Weil OGBL und LCGB eine strukturelle Erhöhung um 300 Euro forderten, während die UEL gar keine wollte, beschloss die Regierung im April, lediglich die gesetzlich festgehaltene Anpassung an die Reallohnentwicklung in Höhe von 3,8 Prozent (105,3 Euro) vorzunehmen, den Unternehmen rund ein Drittel (1,3%) davon zu bezahlen und sie zusammen mit der in diesem Monat fällig gewordenen Indextranche (67,6 Euro) als „substanzielle“ Erhöhung des Mindestlohns zu verkaufen. Die Gewerkschaften hatten dieses Vorgehen kritisiert und deswegen Ende März eine Sitzung mit dem Arbeitsminister vorzeitig abgebrochen.
Am Donnerstag hat Luc Frieden diesen Coup wiederholt. Die von ihm angekündigte „strukturelle Erhöhung des Mindestlohns um 200 Euro“ ist nur zur Hälfte strukturell. Sie beinhaltet die schon im April angekündigte Anpassung an die Reallohnentwicklung in Höhe von 105 Euro.

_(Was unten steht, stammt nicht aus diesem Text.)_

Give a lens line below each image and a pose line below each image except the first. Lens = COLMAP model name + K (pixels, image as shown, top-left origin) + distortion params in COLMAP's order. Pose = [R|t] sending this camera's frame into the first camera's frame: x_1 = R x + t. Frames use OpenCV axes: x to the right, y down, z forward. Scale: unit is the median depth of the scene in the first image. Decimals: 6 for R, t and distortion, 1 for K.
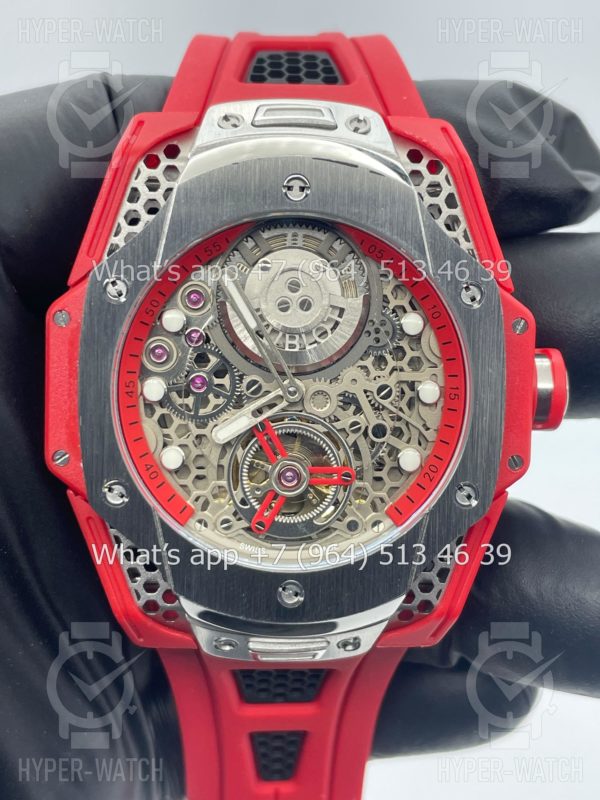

Die restlichen 95 Euro werden netto über einen Steuerkredit aus der Staatskasse finanziert. Eine strukturelle Erhöhung ist die Steuergutschrift nicht, denn sie trage nicht zur Verbesserung der Pensionsrechte bei, wie „déi Lénk“ am Freitag in einer Mitteilung bemängelte. Anders als im März, blieben die Gewerkschaften diese Woche sitzen. Nach langen Verhandlungen hatten sie das letzte Angebot der Regierung angenommen (das erste lag bei 27 Euro), 95 Euro mehr sind für sie akzeptabel.

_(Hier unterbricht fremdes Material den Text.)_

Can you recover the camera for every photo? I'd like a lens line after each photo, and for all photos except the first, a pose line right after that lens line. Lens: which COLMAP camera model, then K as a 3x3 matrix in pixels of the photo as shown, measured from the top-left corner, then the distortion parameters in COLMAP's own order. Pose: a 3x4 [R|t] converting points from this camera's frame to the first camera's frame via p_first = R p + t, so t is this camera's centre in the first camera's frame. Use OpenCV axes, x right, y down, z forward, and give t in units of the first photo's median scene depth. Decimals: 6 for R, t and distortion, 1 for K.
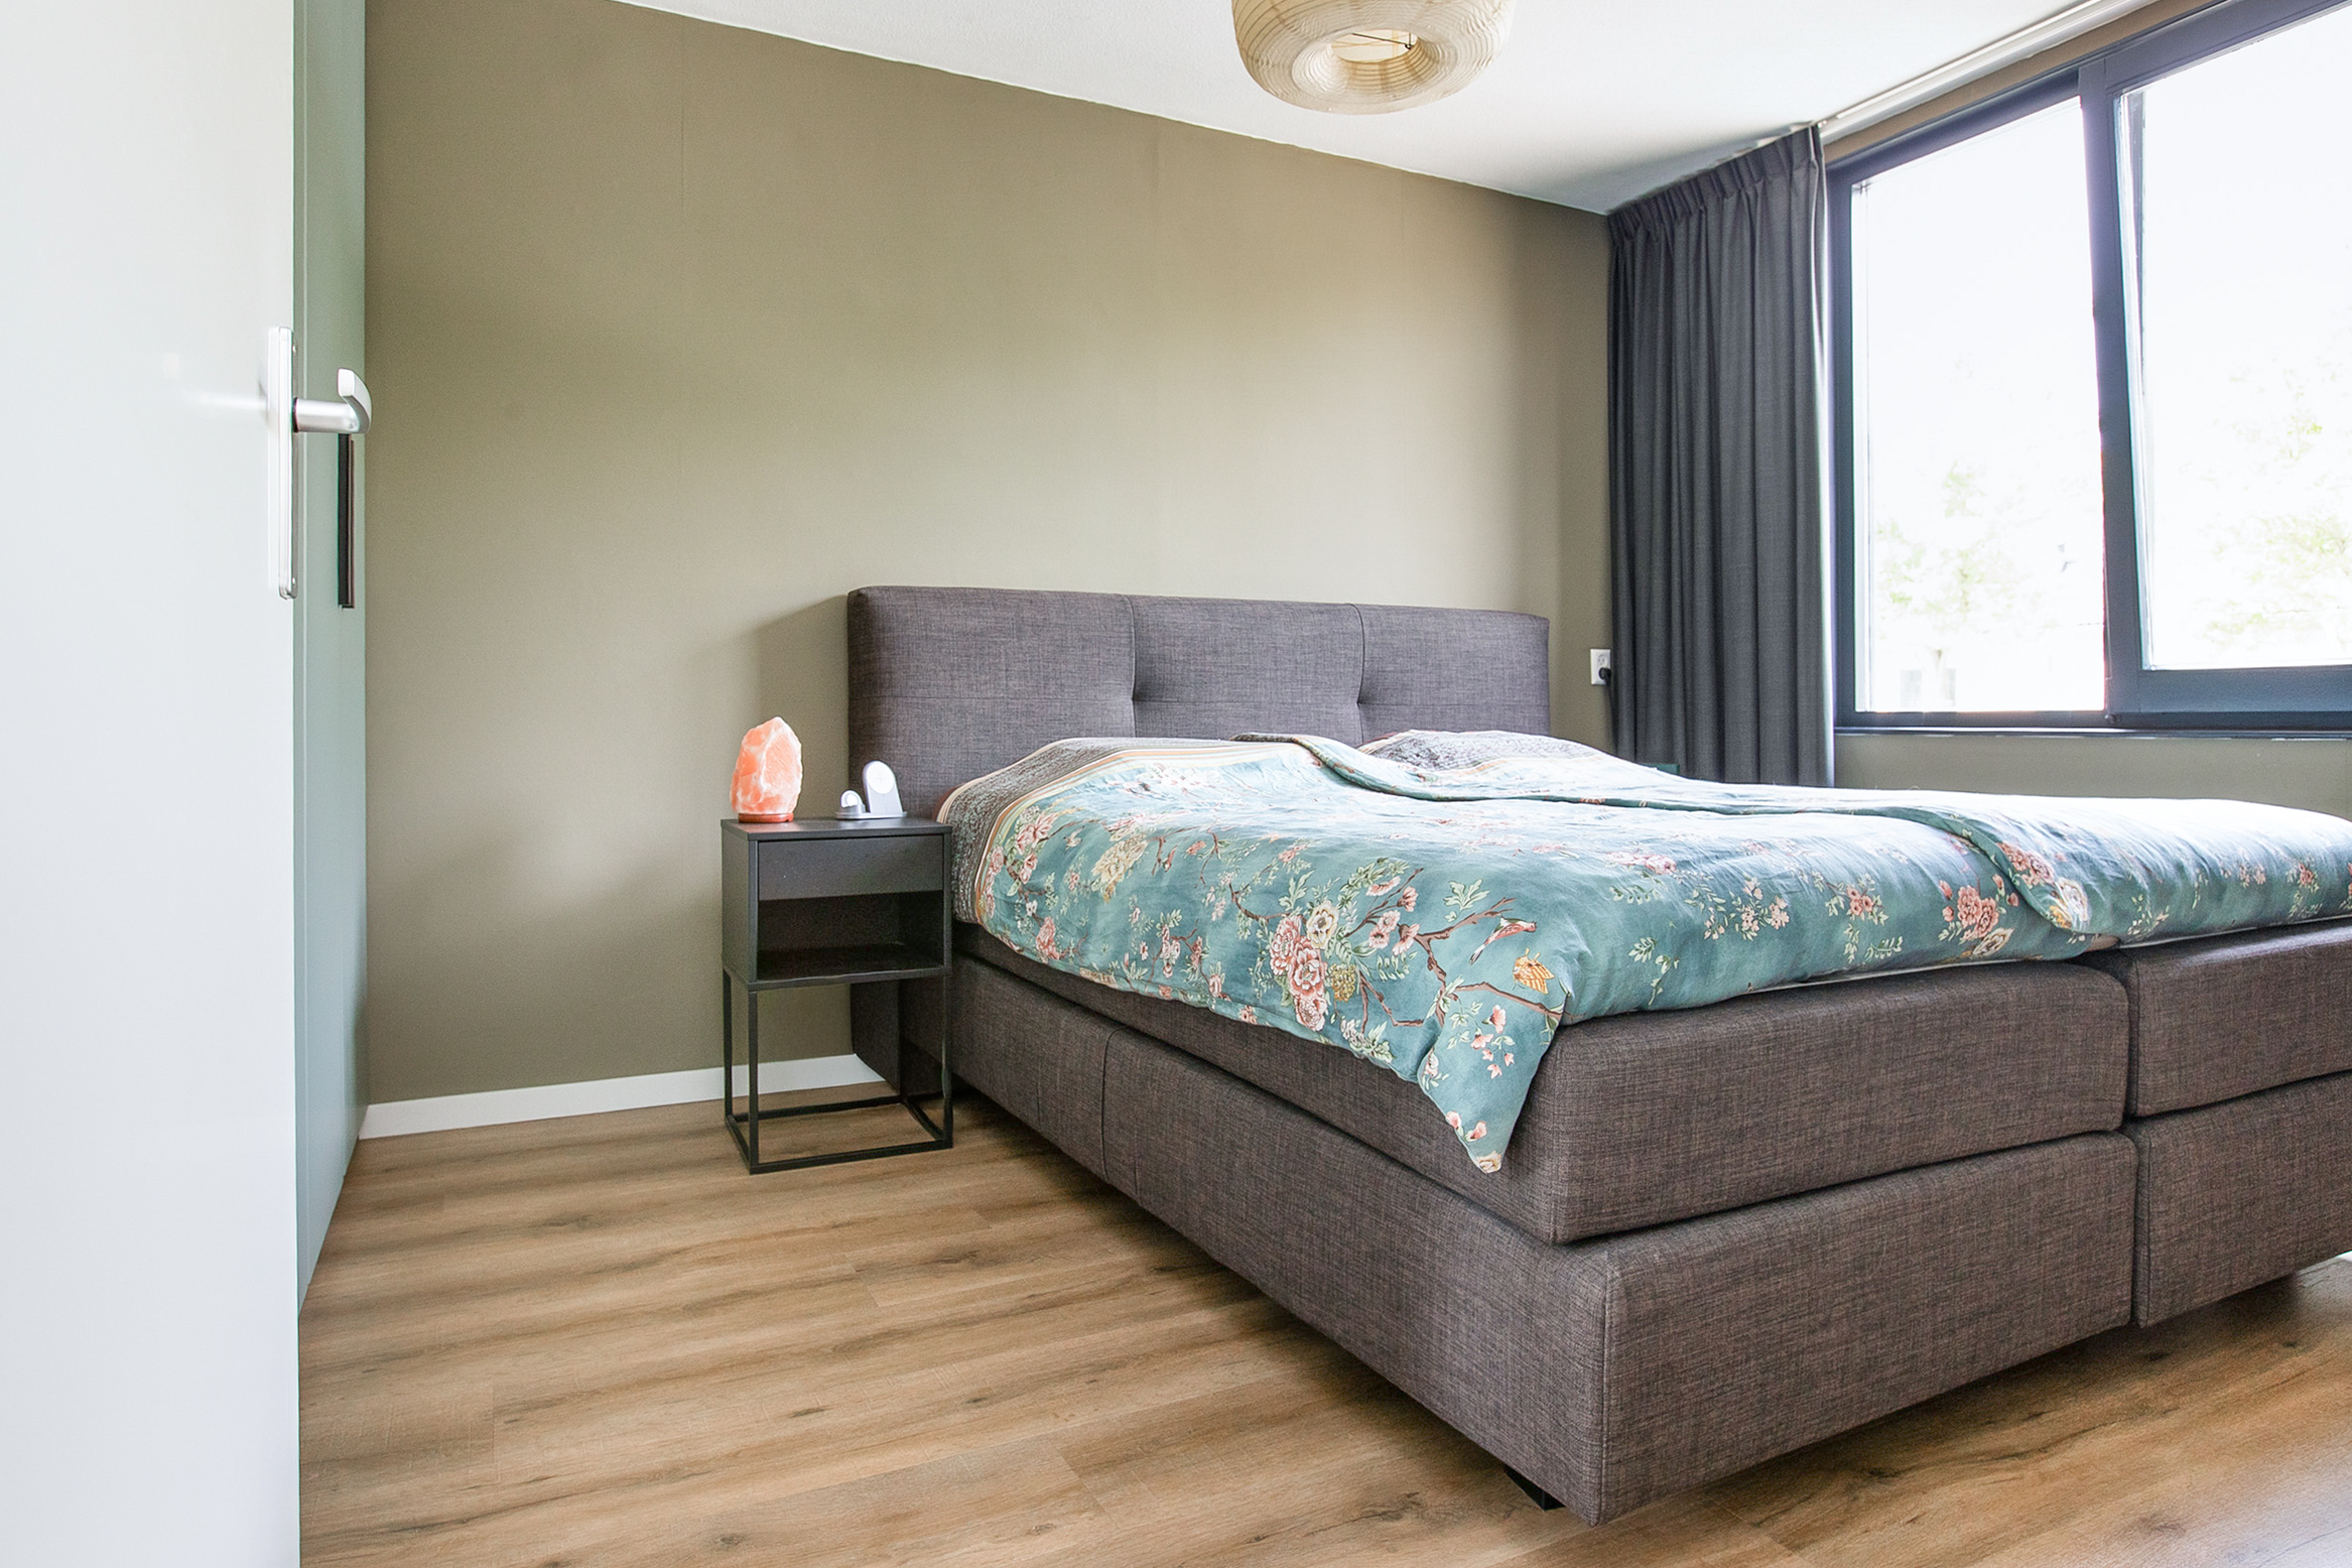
lens RADIAL K [[1330.0, 0, 1159.7], [0, 1330.0, 719.8], [0, 0, 1]] dist [-0.037706, 0.000872]
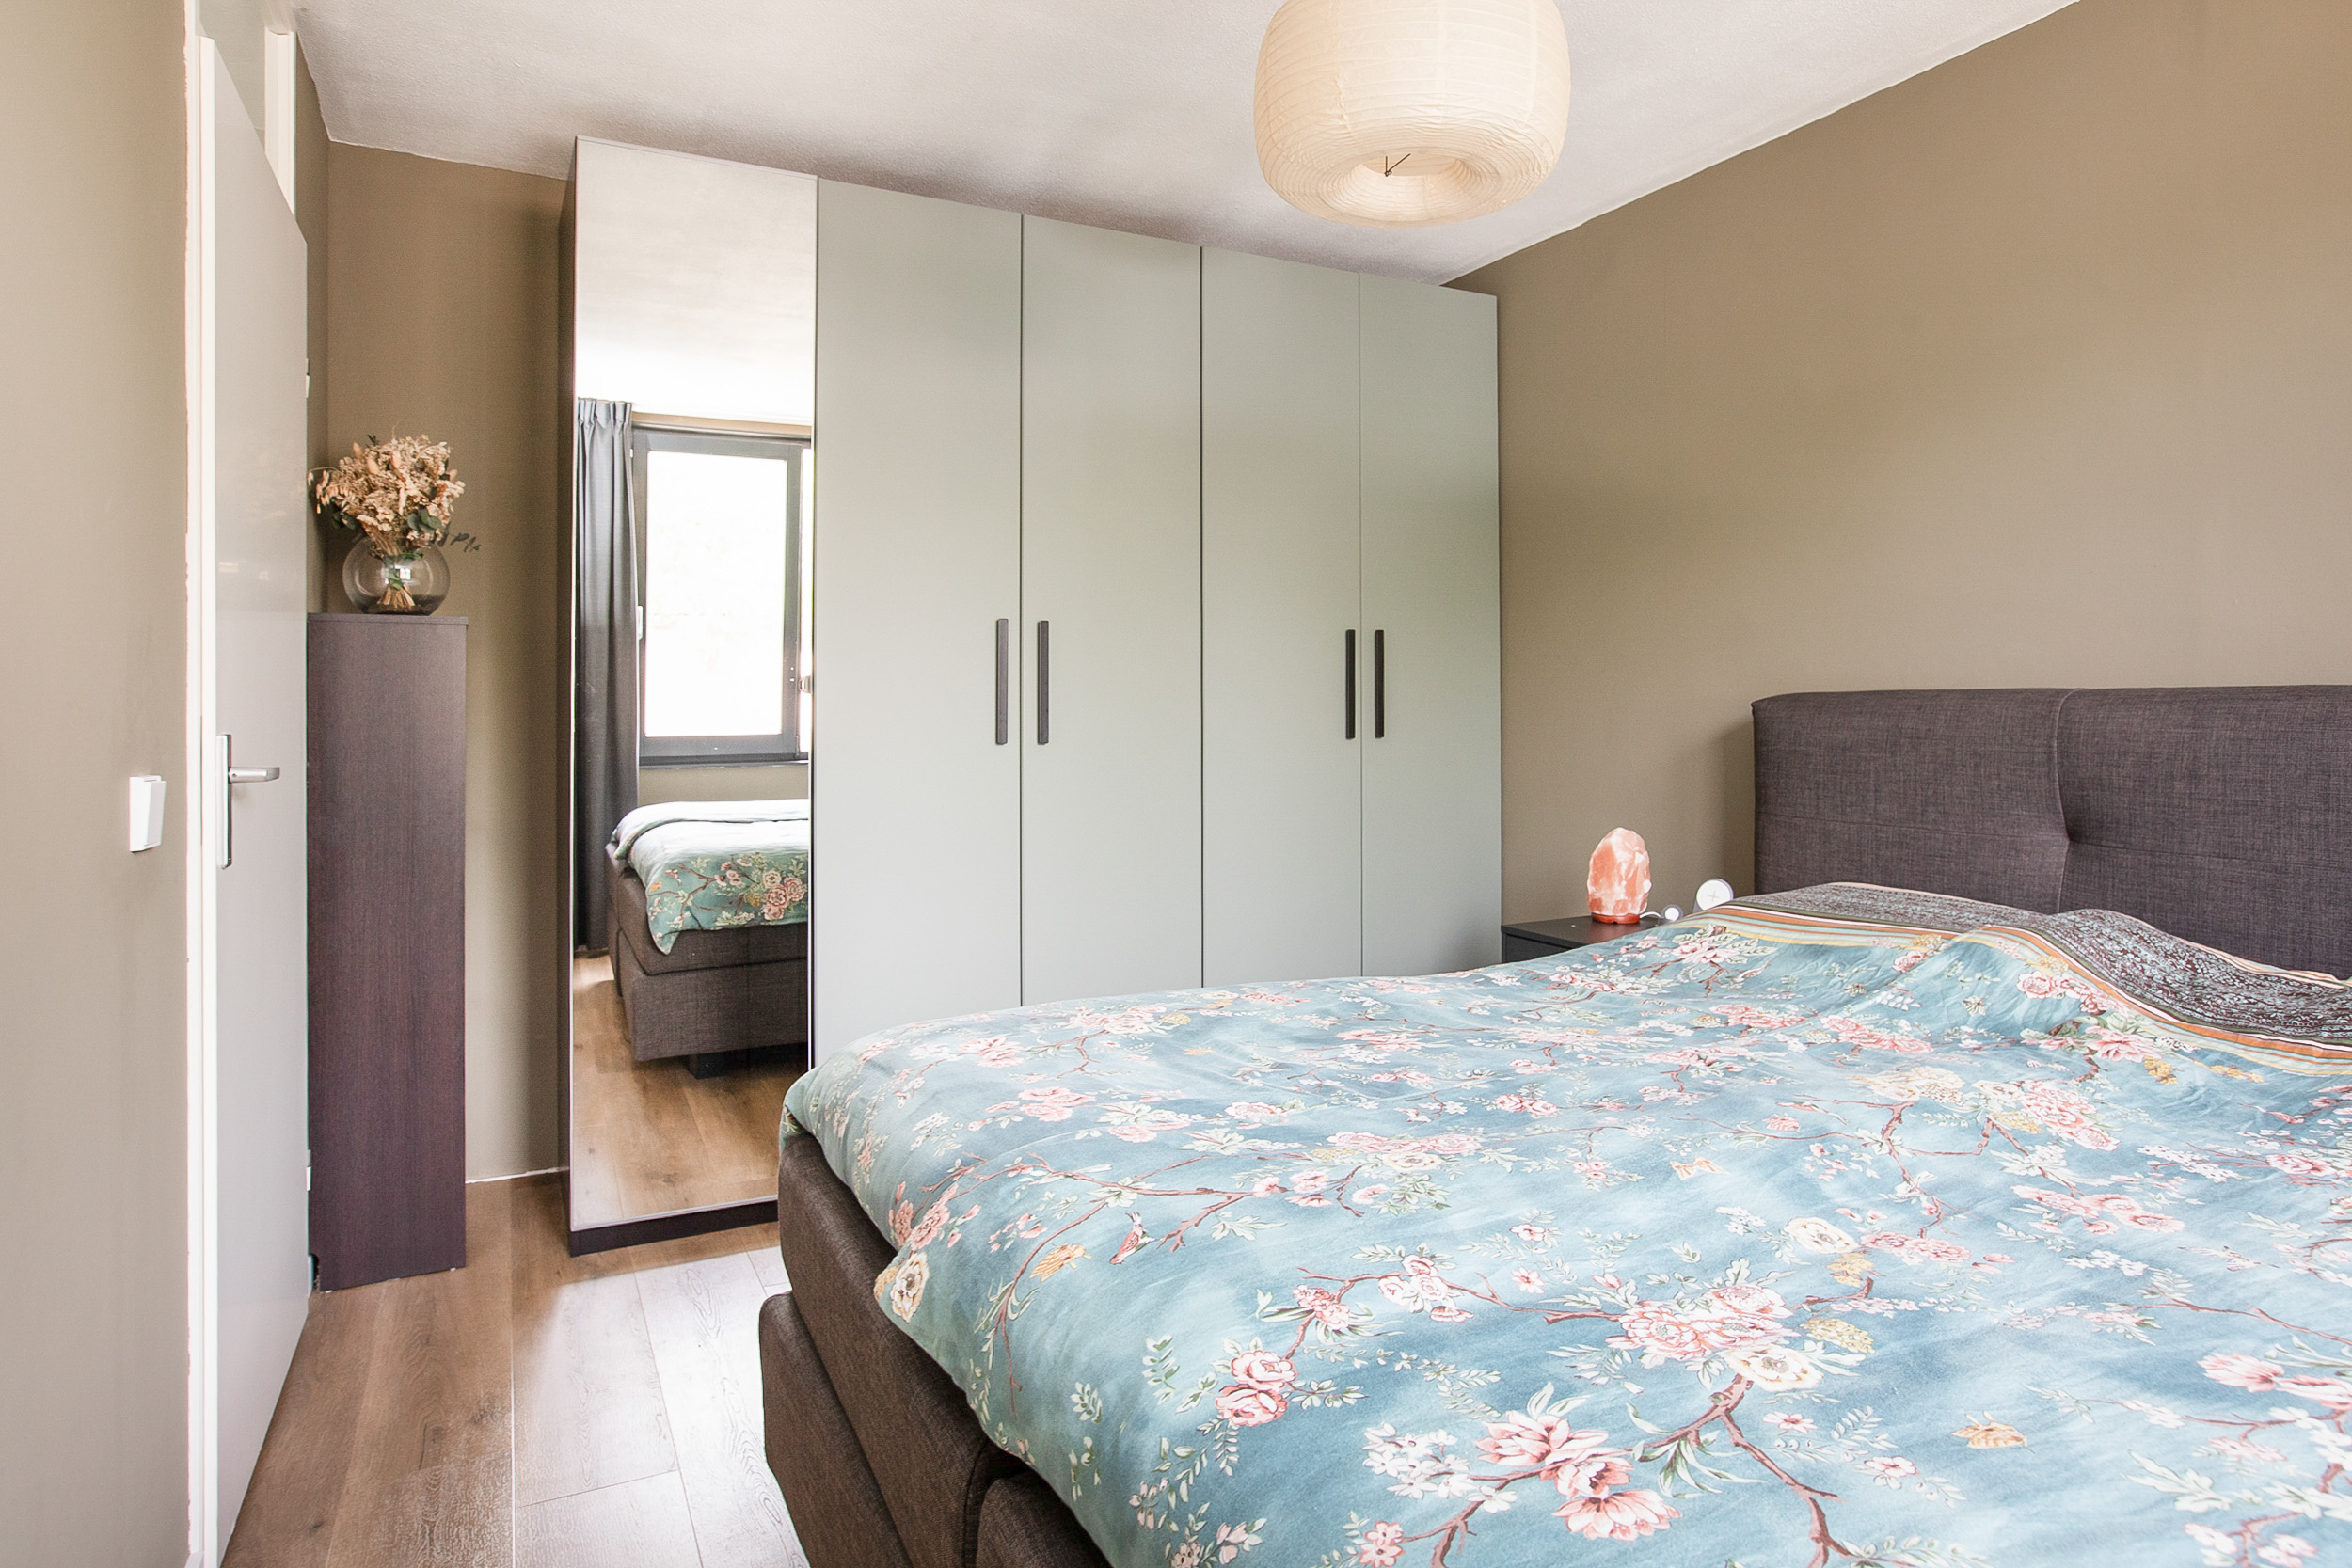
lens RADIAL K [[1330.0, 0, 1159.7], [0, 1330.0, 719.8], [0, 0, 1]] dist [-0.037706, 0.000872]
pose [[-0.003835, 0.012749, -0.999911, 0.713527], [0.001321, 0.999918, 0.012744, -0.092834], [0.999992, -0.001272, -0.003852, 0.539556]]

„Et sinn der vill, déi behaapt hunn, mat deene Gewerkschaften, mat där Vehemenz, mat där Aggressivitéit, mat dem Optrieden, ass et onméiglech, mat deene Gewerkschaften ze schwätzen, iwwerhaapt nach een Accord ze fannen“, sagte LCGB-Präsident Patrick Dury am Donnerstag. Mit der Unterzeichnung der Grundsatzvereinbarung hat sich die Gewerkschaftsunion aus der Defensive befreit, in die UEL und Regierung sie in den vergangenen zwei Jahren gedrängt hatten, als sie ihnen ihre Repräsentativität streitig machen wollten. Nun sind sie von der Straße auf den institutionellen Weg zurückgekehrt. Sollten ihre Forderungen nach neuen Tripartite-Gremien wie dem zum Wohnungsbau, der „Cellule nationale de reclassement“, dem „Comité de suivi“ zur Umsetzung der Tripartite-Maßnahmen tatsächlich nach dem Prinzip der „codécision“ umgesetzt werden, was der Premier am Donnerstag in Aussicht stellte, würden sie ihren Einfluss im neokorporatistischen Staat weiter ausbauen. Die UEL ebenfalls.

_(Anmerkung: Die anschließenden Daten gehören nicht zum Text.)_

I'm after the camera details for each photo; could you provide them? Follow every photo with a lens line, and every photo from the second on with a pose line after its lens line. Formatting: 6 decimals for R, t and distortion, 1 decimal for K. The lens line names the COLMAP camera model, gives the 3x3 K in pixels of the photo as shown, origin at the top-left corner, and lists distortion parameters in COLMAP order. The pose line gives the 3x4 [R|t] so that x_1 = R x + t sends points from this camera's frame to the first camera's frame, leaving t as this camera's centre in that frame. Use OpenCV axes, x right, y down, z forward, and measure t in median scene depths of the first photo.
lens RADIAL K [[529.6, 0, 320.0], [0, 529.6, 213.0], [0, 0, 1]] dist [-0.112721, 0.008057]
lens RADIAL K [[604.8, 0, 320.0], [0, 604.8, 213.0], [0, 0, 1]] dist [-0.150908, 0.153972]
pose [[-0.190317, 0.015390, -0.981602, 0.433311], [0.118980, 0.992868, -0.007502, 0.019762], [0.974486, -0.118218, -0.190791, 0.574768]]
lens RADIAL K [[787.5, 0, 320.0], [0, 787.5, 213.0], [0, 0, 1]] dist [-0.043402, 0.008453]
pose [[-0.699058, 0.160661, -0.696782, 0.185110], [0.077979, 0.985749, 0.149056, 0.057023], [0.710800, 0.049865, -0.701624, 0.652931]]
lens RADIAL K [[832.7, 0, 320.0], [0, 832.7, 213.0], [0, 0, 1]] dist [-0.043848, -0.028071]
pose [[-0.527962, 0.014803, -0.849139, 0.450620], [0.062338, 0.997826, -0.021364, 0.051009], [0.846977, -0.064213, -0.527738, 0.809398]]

Die LSAP hat damit ein Problem, wie ihr Co-Parteipräsident Georges Engel diese Woche im Radio 100,7 erzählte: „Mär hunn e Parlament (...) an do nierwendru musse mer net nach en zweet Parlament maachen.“ Die Gewerkschaftsunion ist für die LSAP zur politischen Bedrohung geworden. Am Freitag forderte sie in einer Mitteilung einen parlamentarischen Sonderausschuss, der die Umsetzung der Tripartite-Maßnahmen begleiten soll. „Eis Aufgab als gréissten Oppositiounspartei ass et och, ganz genee nozekucken, datt d’Mesuren och wierklech bei de Leit ukommen“, schreibt die LSAP.